ACTION ITEM:
Search the entries below. Return every line that has "quarterfinals" in it.

++++

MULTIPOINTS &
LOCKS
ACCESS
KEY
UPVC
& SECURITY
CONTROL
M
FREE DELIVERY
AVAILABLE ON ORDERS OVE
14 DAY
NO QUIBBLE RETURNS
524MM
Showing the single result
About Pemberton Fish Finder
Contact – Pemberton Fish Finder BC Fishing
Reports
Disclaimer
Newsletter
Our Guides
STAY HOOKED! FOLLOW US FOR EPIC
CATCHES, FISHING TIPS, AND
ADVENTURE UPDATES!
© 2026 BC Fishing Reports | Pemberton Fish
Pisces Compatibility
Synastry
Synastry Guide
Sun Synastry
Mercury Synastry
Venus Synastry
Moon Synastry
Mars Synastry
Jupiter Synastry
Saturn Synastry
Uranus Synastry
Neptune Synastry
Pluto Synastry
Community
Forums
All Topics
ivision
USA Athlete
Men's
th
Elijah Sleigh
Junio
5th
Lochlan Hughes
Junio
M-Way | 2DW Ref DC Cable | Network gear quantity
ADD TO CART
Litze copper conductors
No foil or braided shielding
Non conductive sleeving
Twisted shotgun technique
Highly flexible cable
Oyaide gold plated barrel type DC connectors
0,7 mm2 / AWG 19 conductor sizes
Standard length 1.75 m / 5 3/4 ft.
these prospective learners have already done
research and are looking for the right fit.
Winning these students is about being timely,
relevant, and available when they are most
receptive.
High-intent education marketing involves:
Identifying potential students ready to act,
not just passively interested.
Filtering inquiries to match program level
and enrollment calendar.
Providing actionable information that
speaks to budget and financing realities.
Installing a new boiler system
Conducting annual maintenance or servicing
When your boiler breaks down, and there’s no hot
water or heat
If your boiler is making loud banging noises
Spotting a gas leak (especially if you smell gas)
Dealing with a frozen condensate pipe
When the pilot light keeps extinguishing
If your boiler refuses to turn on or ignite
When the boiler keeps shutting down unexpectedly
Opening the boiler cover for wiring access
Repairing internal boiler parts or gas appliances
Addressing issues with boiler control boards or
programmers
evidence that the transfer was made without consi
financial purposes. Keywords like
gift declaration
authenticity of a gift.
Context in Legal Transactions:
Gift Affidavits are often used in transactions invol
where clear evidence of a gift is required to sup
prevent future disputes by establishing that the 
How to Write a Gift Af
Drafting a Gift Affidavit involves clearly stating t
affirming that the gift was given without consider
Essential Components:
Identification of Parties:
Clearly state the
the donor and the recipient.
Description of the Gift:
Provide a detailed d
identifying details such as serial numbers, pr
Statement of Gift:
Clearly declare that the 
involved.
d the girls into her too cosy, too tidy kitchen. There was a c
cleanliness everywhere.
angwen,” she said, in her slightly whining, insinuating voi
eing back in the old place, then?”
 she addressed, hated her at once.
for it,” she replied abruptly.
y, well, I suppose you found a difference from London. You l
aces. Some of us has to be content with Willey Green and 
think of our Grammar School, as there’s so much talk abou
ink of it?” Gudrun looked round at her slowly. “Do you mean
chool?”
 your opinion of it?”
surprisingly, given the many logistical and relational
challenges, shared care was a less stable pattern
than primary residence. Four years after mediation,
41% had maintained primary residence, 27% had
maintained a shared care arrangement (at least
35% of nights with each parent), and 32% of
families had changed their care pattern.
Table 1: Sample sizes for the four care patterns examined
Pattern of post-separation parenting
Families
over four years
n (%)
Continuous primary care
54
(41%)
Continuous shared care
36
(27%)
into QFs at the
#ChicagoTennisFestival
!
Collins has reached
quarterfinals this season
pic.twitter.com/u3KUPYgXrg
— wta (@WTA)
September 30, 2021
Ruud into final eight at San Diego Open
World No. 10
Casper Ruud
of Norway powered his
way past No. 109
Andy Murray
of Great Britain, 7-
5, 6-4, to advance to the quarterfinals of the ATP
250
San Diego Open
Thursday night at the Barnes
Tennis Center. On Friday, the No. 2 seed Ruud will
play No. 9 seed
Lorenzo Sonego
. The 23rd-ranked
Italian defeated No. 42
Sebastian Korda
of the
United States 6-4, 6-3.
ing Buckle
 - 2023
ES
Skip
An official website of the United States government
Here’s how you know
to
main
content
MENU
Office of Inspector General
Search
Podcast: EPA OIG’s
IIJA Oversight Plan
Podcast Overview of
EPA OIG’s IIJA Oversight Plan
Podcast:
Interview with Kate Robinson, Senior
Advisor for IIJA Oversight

++++

REPLY TO THE EXERCISE:
quarterfinals this season
5, 6-4, to advance to the quarterfinals of the ATP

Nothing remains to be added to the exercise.